As a threshold matter, in a Maryland product liability action, proof of a defect must arise above surmise, conjecture or speculation, and a plaintiff may not base recovery solely on any presumption that might arise from the happening of an accident. See International Motors, Inc v. Ford Motor Co., 133 Md. App. 269, 275 n.7, 754 A.2d 115, 118 n. 7 (2000). Notwithstanding the above, an inference of a defect may be drawn from the happening of an accident where circumstantial evidence tends to eliminate other causes, such as product misuse or alteration; i.e., an indeterminate defect. The first case in Maryland to address this circumstance was Harrison v. Bill Cairns Pontiac, 77 Md. App. 41, 549 A.2d 385 (1988). The Harrison Court found that the five factors to be considered when determining whether a product defect may be inferred include:
(1) expert testimony as to possible causes;
(2) the occurrence of the accident a short time after the sale;
(3) same accidents in similar products;
(4) the elimination of other causes of the accident;
(5) the type of accident that does not happen without a defect
Not surprisingly, how each of these factors is applied varies based on the testimony at issue in each case, and in many cases, on the whims of each particular judge. The cases set forth below help illustrate the basic tenets of each factor and how Maryland’s state and federal courts have interpreted the same.

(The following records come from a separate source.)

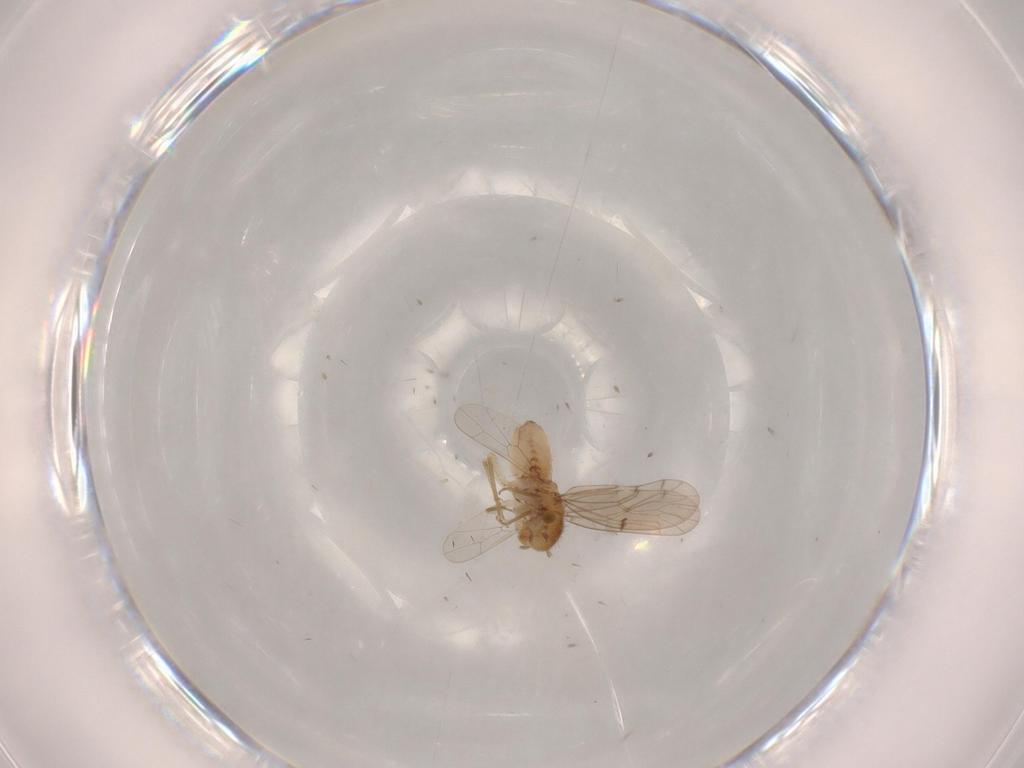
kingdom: Animalia
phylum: Arthropoda
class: Insecta
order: Psocodea
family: Ectopsocidae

Harrison v. Bill Cairns Pontiac
In Harrison, used car buyers brought a product liability action against the manufacturer and seller to recover for damages caused by a fire that started behind the vehicle’s dashboard instrument panel. At the time of purchase by the Plaintiffs, the car was approximately 4 years old and had over 58,000 miles on it. At deposition, one of plaintiffs’ experts stated that the fire was caused by an “electrical short in the dashboard directly behind the instrument cluster.” Harrison, at 44. The expert’s two-fold rationale for reaching this conclusion was: (1) because “all the wires were burnt and they were what was burnt the most” and therefore “that is what I presumed was the central point of the fire;” and (2) because the only way that [the wires] would have caught on fire that way is through a short.” Harrison, at 44. A second expert also concluded that an unidentified defect in the car caused the fire. The basis for that expert’s conclusion was simply that “cars don’t drop molten material on people’s feet while in operation.” (referencing the plaintiff’s testimony that molten plastic from the internal fire dropped on her feet while she was operating the vehicle). Harrison, at 45. In short, the second expert was unable to specifically identify the electrical defect or say whether it was a manufacturing or design defect.. Harrison, at 45. Perhaps more damning, however, was the fact that the second expert conceded that a faulty repair in that area could have caused a problem that resulted in an electrical fire. Harrison, at 46.
Based on the foregoing testimony, the trial court granted summary judgment in favor the defendants. On appeal, the Court of Special Appeals affirmed that decision, holding that the plaintiffs’ evidence did not tend to eliminate the likelihood that a defect in the car, if any, was created after Ford’s manufacture of the vehicle. Curiously, despite enunciating the five factors to be considered when considering whether an expert may infer a product defect from particular circumstances, the appellate court failed to engage in a factor by factor analysis. Rather, in reaching this holding, the Court merely focused on those factors it concluded swung the balance in the defense’s favor. Specifically, the court placed considerable reliance on the second, fourth and fifth factors, highlighting the fact that the automobile had been purchased more than four years after the date of manufacture, had more than 58,000 miles on it at the time of purchase and that nothing was known about its operational or repair history. Such evidence made it impossible, in the court’s mind, to permit an inference that a defect existed at the time of manufacture when combined with the possibility that a faulty repair or other happening might have caused the problem.